WORK TO BE COMPLETED :: Which lines in the data below contain the word "mens"? Identify and copy each of them, treating uppercase and lowercase as different.

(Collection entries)
· · · · ·

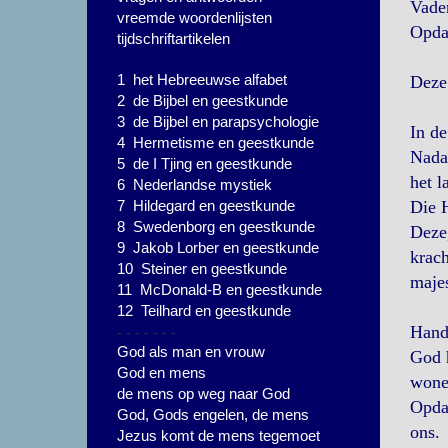
Vader
vreemde woordenlijsten
Opdat
tijdschriftartikelen
1 het Hebreeuwse alfabet
Deze 
2 de Bijbel en geestkunde
3 de Bijbel en parapsychologie
In de
4 Hermetisme en geestkunde
Nadat
5 de I Tjing en geestkunde
het l
6 Nederlandse mystiek
7 Hildegard en geestkunde
Die H
8 Swedenborg en geestkunde
Deze
9 Jakob Lorber en geestkunde
krach
10 Steiner en geestkunde
majes
11 McDonald-B en geestkunde
12 Teilhard en geestkunde
- - - - - - -
Hand
God als man en vrouw
God h
God en mens
wonen
de mens op weg naar God
Opdat
God, Gods engelen, de mens
ons.
Jezus komt de mens tegemoet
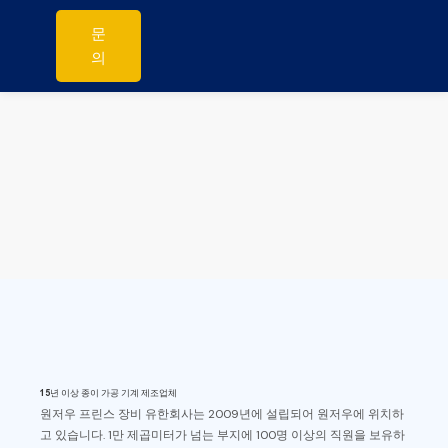
문
의
15년 이상 종이 가공 기계 제조업체
원저우 프린스 장비 유한회사는 2009년에 설립되어 원저우에 위치하
고 있습니다. 1만 제곱미터가 넘는 부지에 100명 이상의 직원을 보유하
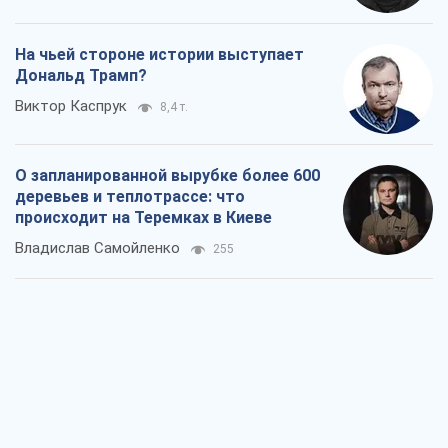
На чьей стороне истории выступает
Дональд Трамп?
Виктор Каспрук
8,4 т.
О запланированной вырубке более 600
деревьев и теплотрассе: что
происходит на Теремках в Киеве
Владислав Самойленко
255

· · · · ·

ANSWER BOX ::
God en mens
de mens op weg naar God
God, Gods engelen, de mens
Jezus komt de mens tegemoet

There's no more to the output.